Workspaces and management presence

Workplaces, whether face-to-face or remote, are not spaces of freedom as everyone knows, but intended to produce value for the company in return for a salary: this is the very basis of the employment contract…

Many managers seem to have forgotten their roles: training, leading, stimulating, encouraging, supporting and deciding, in particular, is not the primary mission of a leader? These “oversights” seem to have become more visible since the pandemic and the often-forced introduction of remote working.

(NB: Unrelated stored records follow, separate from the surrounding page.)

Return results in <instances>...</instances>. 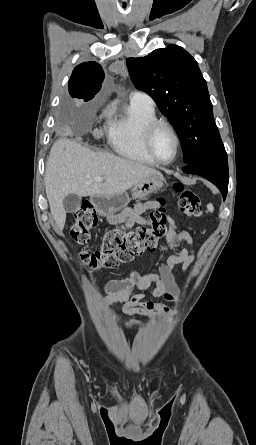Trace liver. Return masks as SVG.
Returning <instances> with one entry per match:
<instances>
[{
    "mask_svg": "<svg viewBox=\"0 0 256 445\" xmlns=\"http://www.w3.org/2000/svg\"><path fill=\"white\" fill-rule=\"evenodd\" d=\"M152 175L161 173L113 154L94 152L69 138L57 140L45 169L46 195L57 227L64 228L63 200L68 194L79 197L122 194ZM96 177H102L104 182H96Z\"/></svg>",
    "mask_w": 256,
    "mask_h": 445,
    "instance_id": "obj_1",
    "label": "liver"
}]
</instances>
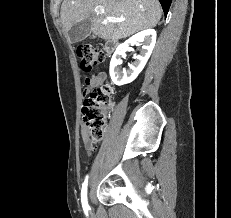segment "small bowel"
Listing matches in <instances>:
<instances>
[{
    "label": "small bowel",
    "instance_id": "c3829d8e",
    "mask_svg": "<svg viewBox=\"0 0 231 218\" xmlns=\"http://www.w3.org/2000/svg\"><path fill=\"white\" fill-rule=\"evenodd\" d=\"M94 73L96 72L95 70L93 71ZM106 76L104 73H98L95 76L91 78L86 79V88L84 90V95L92 88L100 85L101 83L104 82ZM80 138L83 143L84 149L86 153L89 155L93 152L95 149L94 147V142L90 139L88 135V131L84 125H81L80 127Z\"/></svg>",
    "mask_w": 231,
    "mask_h": 218
}]
</instances>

How many members of staff today report a laissez-faire attitude on the part of their direct managers who no longer seem to play the role of moderating and stimulating the team. Is it out of convenience or worse, out of incompetence? We would like to say to these team leaders: get a grip on yourselves and do it quickly!

The constraints linked to the pandemic will one day cease and the “new normal” is being put in place. It is therefore high time to “get a grip” and reframe, in the right sense of the word, the inter and intra group activities.

To believe that a team can manage itself and that only technical decisions or decisions with a financial impact bring real value is an insult to the staff and to human relations.

Without being moralistic or dogmatic to the point of being very boring, it is important to remember a few principles:

• Informing and training one’s team is to give them a sense of their mission and commitment.

• Supporting and advising means taking care of the team members in order to integrate them and help them progress.

• Playing the role of referee during sensitive discussions means showing empathy and a sense of balance.

• Deciding when necessary is simply taking responsibility for successes but also for failures: after all, isn’t the leader also paid for this?

• In remote work, checking in with team members does not require much effort and brings so much to the table.

• Treating remote and face-to-face people equally is simply ethical.

It seems obvious, but we have to admit that too many leaders, under the pretext of efficiency and effectiveness, no longer say hello when they enter a meeting room, physical or virtual; they forget the basic codes of conduct of propriety (what does that mean?) and consider that young people entering professional life have the infallible science and should not be accompanied.

Most leaders are extraordinarily knowledgeable and have an irreproachable and benevolent attitude. It often doesn’t take much to improve the situation, so we need to take advantage of this period of ‘renewal’ to try new, more inclusive approaches, while not believing ourselves to be in a ‘carefree’ world. Let’s be confident: the future is full of promise and the staff want to do well.

Good choice, good thoughts and good reading.